Frank blinked. “What money?”

“Everything you stashed at your mother’s house.”

“In your car? The Corvette?”

“Yes. That’s what I said, isn’t it?”

“And where is your car?”

“Out front.”

“With ten million dollars in it?”

She shrugged. “I guess. I didn’t stop to count it.” He climbed out of bed; he was weaving, but his concern and anger fueled him. “Are you crazy, woman? We gotta get that cash back to Teaneck. Who went with you?”

“Nobody.”

She was at the dresser getting stuff from drawers and he could look over her shoulder into the mirror at her — not that her eyes met his that often.

He said, “You went out driving around without security? After what went down out there?... Doc’ll take you back.”

She had one bag packed and started on another. “We’re not going to Teaneck. We’re going to the airport.”

“The airport.”

“We’re leaving the country.”

“To where? No, we are not leaving the country.”

She turned to him and her eyes were wild. “Frank, Charlie’s dead. And they tried to kill us. What else has to happen before you come to your senses? We have all the money we could ever—”

He took her into his arms and held her close and calmed her like a child. “Come on now, baby. Everything’s gonna be fine.”

She wasn’t crying, but she was close; and when her breathing slowed, he asked her, “Where are we going, anyway? Spain? China? Which fuckin’ place is it to be, girl?”

Her chin got crinkly. “We can go anywhere we want.

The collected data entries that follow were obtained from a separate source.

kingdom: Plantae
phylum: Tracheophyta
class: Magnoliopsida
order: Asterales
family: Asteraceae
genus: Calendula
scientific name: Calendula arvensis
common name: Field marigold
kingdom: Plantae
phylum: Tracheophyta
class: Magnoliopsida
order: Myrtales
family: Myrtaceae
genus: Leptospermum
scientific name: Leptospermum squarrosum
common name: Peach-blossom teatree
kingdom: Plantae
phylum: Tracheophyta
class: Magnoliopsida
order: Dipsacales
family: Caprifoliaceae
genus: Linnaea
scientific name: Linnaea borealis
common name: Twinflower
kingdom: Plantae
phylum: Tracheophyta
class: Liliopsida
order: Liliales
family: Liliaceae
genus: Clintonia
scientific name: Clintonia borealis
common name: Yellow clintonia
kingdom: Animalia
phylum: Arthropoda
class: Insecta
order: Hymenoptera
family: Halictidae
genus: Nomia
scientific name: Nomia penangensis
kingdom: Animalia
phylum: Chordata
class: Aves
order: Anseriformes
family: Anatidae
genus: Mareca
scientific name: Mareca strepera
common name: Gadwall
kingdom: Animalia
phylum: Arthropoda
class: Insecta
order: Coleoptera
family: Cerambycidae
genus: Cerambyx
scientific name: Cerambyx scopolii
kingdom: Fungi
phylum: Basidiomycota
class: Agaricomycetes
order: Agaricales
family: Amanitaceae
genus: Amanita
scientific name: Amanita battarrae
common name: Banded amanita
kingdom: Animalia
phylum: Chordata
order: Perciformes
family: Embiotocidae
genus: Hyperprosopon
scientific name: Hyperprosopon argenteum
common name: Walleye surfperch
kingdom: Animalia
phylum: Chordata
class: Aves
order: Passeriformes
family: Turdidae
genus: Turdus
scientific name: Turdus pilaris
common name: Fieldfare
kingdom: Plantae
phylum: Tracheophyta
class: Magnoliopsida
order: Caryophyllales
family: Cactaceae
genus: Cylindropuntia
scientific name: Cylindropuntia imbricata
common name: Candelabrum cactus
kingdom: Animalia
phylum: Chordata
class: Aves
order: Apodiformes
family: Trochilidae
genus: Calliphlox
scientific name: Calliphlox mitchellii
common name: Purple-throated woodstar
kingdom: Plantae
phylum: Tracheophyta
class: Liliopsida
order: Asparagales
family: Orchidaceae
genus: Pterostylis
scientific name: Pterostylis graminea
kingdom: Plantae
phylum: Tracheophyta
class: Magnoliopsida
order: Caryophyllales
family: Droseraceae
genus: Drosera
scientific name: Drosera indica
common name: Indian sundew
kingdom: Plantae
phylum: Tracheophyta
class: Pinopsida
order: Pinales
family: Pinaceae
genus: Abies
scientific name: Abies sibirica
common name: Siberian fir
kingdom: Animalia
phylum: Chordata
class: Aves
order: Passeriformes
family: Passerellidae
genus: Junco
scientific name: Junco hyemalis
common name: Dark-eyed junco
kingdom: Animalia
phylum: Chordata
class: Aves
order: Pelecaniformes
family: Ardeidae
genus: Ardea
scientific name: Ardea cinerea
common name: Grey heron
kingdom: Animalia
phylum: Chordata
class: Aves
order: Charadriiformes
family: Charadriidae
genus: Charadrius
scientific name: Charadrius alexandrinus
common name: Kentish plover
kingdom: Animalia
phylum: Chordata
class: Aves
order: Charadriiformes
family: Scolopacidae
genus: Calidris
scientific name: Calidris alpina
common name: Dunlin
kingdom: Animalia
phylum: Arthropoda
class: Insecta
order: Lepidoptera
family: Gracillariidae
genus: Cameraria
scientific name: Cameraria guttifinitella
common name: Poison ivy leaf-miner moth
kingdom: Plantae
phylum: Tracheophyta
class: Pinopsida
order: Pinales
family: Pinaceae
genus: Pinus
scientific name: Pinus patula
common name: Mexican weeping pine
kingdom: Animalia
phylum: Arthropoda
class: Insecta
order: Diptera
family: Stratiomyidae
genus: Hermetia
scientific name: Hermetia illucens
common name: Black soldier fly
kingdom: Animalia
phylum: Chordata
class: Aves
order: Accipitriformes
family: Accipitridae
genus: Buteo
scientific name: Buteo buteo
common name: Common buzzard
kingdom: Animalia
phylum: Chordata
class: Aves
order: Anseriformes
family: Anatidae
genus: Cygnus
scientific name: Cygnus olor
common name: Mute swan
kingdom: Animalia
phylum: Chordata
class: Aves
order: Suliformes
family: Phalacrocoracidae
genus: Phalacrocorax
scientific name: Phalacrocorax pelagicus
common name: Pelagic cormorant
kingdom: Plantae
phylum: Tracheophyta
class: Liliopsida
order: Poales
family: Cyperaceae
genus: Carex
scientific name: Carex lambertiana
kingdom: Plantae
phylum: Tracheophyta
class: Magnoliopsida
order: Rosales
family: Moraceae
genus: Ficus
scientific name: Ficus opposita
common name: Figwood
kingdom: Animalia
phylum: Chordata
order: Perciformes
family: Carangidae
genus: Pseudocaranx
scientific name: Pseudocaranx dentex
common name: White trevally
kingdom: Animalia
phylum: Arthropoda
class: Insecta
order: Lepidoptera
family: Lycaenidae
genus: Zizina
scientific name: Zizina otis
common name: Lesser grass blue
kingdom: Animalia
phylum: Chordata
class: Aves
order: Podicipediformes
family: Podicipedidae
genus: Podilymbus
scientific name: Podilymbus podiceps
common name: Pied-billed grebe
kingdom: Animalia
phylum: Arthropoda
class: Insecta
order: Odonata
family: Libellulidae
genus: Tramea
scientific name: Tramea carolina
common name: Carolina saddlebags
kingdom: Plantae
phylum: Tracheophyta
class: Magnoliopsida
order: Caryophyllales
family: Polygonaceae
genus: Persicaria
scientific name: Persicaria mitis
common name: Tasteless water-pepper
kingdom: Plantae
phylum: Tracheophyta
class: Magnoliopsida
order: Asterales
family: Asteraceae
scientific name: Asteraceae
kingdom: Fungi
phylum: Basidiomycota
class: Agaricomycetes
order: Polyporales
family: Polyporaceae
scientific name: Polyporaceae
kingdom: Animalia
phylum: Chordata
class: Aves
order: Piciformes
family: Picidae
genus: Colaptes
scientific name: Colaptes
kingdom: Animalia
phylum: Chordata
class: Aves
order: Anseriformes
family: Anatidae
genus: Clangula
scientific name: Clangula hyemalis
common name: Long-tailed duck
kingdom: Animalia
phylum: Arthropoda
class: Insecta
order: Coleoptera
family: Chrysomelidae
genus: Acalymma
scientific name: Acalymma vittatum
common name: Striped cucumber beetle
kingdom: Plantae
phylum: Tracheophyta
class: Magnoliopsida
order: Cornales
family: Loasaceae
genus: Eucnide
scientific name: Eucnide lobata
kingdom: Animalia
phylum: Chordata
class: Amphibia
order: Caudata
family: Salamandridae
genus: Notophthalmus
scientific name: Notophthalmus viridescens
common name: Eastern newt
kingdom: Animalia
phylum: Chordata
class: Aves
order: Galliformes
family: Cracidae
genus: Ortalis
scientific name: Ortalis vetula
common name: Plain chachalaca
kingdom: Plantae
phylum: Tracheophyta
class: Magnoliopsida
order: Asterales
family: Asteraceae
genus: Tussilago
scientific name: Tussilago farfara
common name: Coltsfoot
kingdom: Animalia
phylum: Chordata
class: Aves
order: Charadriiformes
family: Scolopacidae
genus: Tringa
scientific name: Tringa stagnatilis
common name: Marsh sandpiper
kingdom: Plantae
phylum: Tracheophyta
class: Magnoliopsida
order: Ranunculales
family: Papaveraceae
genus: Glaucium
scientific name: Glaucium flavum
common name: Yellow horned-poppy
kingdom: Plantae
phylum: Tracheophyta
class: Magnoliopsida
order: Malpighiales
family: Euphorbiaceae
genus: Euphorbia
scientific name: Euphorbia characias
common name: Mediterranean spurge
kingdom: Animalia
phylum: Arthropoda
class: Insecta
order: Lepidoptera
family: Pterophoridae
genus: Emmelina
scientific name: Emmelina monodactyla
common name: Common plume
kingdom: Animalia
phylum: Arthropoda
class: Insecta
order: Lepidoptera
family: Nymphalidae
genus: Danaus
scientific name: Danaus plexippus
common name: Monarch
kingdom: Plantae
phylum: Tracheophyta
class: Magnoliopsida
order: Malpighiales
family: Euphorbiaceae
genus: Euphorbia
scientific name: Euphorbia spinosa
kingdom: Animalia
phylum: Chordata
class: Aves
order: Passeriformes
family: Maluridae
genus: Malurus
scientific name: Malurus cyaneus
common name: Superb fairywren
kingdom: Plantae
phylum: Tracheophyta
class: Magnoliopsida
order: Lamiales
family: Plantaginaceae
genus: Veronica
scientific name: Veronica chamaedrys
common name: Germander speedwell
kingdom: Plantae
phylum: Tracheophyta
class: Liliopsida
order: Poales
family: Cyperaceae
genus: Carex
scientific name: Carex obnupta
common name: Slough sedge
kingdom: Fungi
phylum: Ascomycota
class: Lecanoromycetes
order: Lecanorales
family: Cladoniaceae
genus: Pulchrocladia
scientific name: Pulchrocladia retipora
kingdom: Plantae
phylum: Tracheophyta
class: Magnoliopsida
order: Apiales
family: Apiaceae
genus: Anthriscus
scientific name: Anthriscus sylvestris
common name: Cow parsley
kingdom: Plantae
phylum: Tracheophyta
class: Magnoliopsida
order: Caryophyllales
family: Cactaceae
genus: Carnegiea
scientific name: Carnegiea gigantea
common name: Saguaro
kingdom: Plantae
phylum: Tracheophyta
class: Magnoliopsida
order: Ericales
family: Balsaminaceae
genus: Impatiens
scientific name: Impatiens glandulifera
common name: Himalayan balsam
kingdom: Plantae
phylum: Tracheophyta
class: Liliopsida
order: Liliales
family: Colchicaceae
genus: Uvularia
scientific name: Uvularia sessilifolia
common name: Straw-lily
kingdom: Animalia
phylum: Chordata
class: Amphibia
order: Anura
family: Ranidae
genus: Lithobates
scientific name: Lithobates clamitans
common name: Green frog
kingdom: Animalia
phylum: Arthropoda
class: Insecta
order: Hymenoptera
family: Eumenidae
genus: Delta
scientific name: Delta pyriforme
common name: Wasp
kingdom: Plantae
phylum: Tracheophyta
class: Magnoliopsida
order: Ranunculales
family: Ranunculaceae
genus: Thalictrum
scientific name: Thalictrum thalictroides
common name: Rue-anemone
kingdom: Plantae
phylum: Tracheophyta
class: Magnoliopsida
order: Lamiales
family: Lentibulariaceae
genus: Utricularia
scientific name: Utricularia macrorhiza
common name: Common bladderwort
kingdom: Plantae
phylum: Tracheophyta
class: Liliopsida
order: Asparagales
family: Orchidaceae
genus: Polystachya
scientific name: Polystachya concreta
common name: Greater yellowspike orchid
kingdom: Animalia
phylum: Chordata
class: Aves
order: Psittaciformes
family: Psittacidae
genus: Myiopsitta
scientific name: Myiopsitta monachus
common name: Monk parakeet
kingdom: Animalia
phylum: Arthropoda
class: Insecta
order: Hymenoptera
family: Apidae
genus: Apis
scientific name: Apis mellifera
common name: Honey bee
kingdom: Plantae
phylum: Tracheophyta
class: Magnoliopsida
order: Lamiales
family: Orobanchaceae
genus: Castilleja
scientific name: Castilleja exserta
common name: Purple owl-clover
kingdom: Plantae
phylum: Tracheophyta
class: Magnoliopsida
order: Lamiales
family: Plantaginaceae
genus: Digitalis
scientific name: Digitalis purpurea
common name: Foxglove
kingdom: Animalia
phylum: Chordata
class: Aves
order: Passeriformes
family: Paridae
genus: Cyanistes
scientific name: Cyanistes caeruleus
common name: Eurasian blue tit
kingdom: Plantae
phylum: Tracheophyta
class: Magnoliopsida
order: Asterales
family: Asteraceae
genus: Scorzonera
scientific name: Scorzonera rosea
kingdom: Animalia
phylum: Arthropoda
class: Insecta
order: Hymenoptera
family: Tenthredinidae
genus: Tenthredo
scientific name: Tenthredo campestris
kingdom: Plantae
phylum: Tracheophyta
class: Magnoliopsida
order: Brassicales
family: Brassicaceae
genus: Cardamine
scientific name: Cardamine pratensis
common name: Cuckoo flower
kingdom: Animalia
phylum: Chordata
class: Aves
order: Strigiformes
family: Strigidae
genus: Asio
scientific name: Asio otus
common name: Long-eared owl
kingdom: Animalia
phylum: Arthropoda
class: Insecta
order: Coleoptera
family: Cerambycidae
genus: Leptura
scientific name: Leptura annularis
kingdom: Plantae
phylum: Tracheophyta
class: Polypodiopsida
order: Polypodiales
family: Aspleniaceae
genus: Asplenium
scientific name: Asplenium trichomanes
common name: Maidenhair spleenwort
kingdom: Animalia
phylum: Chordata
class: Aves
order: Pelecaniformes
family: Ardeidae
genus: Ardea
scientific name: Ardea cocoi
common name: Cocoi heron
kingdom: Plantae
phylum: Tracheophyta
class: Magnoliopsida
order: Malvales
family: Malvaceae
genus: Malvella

We can live anywhere.”

“We can run and hide,” Frank said, “is what you’re saying.”

“You make it sound—”

“Like something I would never under any circumstance do. Listen, baby — this is where I’m from. This is where my business is. Where my family is, my mother. This penthouse, this is my place, our place, too.”

Tears pearled her eyelashes. “I’m scared, Frank.”